Domestic, Global Policies Serve as a Catalyst for Growth of Natural Refrigerants

The regulatory burden on synthetic refrigerants is much stiffer than it ever has been before, which is opening more opportunities for natural refrigerants in the U.S. Lowell Randel, vice president, government and legal affairs for the Global Cold Chain Alliance, said a number of factors are contributing to the growth of natural refrigerants, including the Significant New Alternatives Policy (SNAP) Program, which is authorized under the Clean Air Act and administered by U.S. Environmental Protection Agency, as well as the Montreal Protocol, a multilateral agreement under the United Nations designed to phase out the production of certain substances.

The SNAP program continues the EPA’s phase-out of certain hydrofluorocarbons (HFCs) and hydrochlorofluorocarbons (HCFCs) and looks at substitute chemicals for those currently being used that impact the environment. SNAP is a dynamic program, so the list of alternative chemicals it provides can change.

“It can evolve as policies evolve. Things that were acceptable in the past may not be [acceptable now],” Randel said. “There is a list but that list will change as new chemicals and substances are developed.”

Currently, SNAP is moving its focus to global warming from ozone depletion, including HFCs. “With that transition you’re going to see more changes to the list where they’re going to be removing HFCs due to higher global warming potentials,” Randel said.

Randel said HFCs with various levels of global warming potential have a higher potential to be phased out of SNAP first. “Then potentially you’ll see that expand to HFCs with lower global warming potentials. I think it is a matter of when – and not if – you’re going to see those global warming HFCs be phased out,” he explained.

R-22 is already among the chemicals being phased out and the EPA has called for an end to R-22 production by 2020. “Because R-22 is on its way out, this would say, ‘Here are alternatives that are appropriate,’” Randel said, adding that ammonia will be an acceptable alternative. “We know that ammonia does not deplete the ozone and it doesn’t cause global warming. It will be one of those options that will not be taken off of the list because of global warming.”

The Montreal Protocol is also contributing to the growth of natural refrigerants. “You’ve got all of these countries that have come together and agreed to the Montreal Protocol and said things like R-22 has to go away,” Randel said. “Now there are efforts to expand the Montreal Protocol to include HFCs.”

During recent meetings to lay out a plan on how to incorporate HFCs into the Montreal Protocol, there was consensus that 2016 is an important year for outlining how that would occur. “There will be meetings this year to put together this framework of incorporating HFCs into the Montreal Protocol. Their goal is to have that plan in place by the end of the year,” Randel said.
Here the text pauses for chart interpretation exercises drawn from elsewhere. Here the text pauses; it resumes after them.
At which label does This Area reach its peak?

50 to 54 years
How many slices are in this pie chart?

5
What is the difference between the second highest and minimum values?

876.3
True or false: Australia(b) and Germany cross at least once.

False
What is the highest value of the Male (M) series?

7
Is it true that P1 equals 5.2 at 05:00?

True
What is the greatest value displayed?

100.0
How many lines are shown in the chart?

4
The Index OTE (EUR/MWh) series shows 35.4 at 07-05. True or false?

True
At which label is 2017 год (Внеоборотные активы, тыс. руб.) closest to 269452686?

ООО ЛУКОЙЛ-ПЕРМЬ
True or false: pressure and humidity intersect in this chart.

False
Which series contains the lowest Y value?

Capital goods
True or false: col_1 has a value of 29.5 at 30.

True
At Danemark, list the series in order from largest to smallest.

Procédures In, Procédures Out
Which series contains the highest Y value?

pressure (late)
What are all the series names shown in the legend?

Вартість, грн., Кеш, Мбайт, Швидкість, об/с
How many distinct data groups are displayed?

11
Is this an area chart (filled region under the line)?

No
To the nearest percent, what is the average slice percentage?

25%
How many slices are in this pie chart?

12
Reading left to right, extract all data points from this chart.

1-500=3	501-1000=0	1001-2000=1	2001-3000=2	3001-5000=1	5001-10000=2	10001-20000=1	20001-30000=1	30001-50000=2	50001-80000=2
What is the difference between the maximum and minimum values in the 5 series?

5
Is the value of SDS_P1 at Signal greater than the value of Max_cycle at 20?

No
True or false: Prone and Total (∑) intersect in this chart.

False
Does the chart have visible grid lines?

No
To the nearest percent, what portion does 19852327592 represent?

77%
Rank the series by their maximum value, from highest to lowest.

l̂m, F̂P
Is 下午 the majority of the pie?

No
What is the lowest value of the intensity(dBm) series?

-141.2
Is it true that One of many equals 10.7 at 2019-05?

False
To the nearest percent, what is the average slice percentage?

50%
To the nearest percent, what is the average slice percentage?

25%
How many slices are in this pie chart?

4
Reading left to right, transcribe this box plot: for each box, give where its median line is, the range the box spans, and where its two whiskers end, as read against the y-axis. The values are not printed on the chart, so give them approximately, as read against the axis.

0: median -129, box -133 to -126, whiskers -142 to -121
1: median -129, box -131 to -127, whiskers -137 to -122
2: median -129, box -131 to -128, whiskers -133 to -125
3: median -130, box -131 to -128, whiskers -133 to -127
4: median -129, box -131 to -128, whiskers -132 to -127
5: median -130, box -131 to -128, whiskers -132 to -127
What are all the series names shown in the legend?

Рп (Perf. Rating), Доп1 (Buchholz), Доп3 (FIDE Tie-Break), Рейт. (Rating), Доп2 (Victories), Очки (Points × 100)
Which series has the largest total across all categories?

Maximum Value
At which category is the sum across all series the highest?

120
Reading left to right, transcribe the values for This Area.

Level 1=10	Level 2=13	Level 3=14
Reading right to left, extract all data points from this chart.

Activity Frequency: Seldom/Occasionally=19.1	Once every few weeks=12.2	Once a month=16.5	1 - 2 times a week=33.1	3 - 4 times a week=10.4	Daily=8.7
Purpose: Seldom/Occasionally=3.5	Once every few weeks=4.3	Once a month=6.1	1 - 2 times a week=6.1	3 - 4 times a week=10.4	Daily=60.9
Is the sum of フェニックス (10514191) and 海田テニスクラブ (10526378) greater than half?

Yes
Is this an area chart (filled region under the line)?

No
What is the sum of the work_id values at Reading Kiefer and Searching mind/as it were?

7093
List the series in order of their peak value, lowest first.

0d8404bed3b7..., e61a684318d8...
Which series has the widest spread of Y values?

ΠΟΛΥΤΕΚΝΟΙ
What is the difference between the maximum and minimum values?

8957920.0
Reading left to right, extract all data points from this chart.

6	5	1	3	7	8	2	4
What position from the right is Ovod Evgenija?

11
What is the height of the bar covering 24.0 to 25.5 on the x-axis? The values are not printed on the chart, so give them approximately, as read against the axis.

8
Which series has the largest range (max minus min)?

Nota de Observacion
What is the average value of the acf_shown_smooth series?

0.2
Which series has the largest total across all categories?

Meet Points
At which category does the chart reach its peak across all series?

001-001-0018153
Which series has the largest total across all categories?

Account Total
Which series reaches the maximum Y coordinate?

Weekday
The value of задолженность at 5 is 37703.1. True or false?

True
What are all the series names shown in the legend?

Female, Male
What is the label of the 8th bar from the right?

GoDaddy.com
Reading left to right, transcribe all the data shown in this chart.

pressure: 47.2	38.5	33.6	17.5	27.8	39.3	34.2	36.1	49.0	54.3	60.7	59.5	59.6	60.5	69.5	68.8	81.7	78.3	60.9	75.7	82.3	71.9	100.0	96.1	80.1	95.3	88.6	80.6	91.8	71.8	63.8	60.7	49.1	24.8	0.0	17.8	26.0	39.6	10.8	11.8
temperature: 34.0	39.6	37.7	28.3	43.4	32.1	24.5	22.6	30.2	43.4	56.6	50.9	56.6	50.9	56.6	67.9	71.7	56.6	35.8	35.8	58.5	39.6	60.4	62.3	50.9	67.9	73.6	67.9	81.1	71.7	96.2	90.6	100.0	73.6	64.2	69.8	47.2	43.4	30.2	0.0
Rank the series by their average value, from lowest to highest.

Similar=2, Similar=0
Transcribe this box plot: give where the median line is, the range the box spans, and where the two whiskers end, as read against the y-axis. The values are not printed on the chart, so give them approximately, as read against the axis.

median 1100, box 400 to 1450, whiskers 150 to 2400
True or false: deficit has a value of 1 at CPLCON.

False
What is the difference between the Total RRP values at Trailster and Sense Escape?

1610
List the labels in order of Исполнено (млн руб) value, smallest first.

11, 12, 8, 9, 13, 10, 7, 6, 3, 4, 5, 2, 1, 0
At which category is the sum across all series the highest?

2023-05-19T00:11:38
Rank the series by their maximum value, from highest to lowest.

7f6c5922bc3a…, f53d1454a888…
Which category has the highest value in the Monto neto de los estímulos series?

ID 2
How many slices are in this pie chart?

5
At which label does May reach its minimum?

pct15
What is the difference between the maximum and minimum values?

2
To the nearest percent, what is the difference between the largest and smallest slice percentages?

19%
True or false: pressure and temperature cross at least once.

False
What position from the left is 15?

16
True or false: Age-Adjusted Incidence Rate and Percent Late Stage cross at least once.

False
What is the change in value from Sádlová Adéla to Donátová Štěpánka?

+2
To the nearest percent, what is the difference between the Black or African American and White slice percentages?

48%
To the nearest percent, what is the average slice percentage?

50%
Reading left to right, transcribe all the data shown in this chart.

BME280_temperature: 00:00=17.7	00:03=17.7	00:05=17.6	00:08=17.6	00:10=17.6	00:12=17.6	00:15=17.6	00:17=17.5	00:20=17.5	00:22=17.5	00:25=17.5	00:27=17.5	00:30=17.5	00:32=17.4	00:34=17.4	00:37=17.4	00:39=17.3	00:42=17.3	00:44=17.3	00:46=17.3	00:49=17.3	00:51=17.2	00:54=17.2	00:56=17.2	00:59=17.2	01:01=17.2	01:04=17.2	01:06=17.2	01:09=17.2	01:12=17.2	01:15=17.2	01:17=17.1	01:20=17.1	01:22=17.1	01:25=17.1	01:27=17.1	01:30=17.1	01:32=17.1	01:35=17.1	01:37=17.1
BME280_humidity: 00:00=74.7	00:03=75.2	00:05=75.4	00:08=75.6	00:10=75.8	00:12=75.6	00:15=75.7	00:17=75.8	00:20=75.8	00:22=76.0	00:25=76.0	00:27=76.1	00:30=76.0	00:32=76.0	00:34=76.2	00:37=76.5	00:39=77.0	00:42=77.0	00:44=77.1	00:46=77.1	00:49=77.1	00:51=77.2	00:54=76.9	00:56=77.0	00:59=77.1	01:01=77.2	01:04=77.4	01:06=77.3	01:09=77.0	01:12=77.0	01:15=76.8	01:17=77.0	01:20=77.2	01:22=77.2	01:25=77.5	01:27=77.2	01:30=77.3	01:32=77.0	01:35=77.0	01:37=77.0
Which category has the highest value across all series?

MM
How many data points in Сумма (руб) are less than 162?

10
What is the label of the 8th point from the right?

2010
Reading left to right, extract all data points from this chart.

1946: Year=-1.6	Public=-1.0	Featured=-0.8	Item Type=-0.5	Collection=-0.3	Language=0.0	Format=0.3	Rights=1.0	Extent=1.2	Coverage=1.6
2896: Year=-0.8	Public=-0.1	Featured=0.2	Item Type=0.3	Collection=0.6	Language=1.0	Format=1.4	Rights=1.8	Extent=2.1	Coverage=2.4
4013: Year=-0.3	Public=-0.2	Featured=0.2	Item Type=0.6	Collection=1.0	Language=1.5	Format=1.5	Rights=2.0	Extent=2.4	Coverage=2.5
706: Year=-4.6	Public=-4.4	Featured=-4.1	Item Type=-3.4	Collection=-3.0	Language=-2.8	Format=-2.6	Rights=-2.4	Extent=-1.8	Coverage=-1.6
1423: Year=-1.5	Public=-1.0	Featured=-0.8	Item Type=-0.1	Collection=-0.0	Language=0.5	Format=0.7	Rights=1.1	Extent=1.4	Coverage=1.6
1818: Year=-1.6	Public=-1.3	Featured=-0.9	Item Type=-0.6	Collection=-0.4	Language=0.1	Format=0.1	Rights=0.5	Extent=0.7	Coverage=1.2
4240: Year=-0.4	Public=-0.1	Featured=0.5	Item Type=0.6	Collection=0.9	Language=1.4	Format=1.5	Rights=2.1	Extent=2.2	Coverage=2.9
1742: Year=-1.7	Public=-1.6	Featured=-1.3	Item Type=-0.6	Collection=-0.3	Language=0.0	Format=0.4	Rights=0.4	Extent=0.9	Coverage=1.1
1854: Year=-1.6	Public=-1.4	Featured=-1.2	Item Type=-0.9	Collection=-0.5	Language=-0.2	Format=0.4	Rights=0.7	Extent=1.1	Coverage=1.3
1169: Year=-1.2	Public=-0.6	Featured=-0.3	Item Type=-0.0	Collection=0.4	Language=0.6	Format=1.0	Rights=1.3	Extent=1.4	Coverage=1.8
However, things tend to move slowly with multilateral agreements, Randel said. “Some [countries] are more hesitant to limit HFCs because they feel they wouldn’t be able to transition as efficiently as some other countries,” he said.

Within the Montreal Protocol, the United States has been one of the chief proponents of phasing out HFCs, and there is a North American Amendment, with the U.S. and Canada leading the charge.

Regardless of the speed with which the Montreal Protocol moves, Randel said President Obama could try to accelerate the United States’ move away from HFCs during his last year in office. “That could bring more changes to SNAP or other policies that would move in that direction,” he said.

In November, EPA published a Notice of Proposed Rulemaking entitled “Protection of Stratospheric Ozone: Update to the Refrigerant Management Requirements under Section 608 of the Clean Air Act.” That proposal is another step towards implementing the Obama administration’s Climate Action Plan. The proposed rule is designed to cut carbon pollution and reduce the use and emissions of substances that deplete Earth’s ozone and contribute to global warming.

Randel said that overall, the industry is recognizing the policy shift on HFCs and is looking at how that transition can be done in a way that causes the minimum number of disruptions.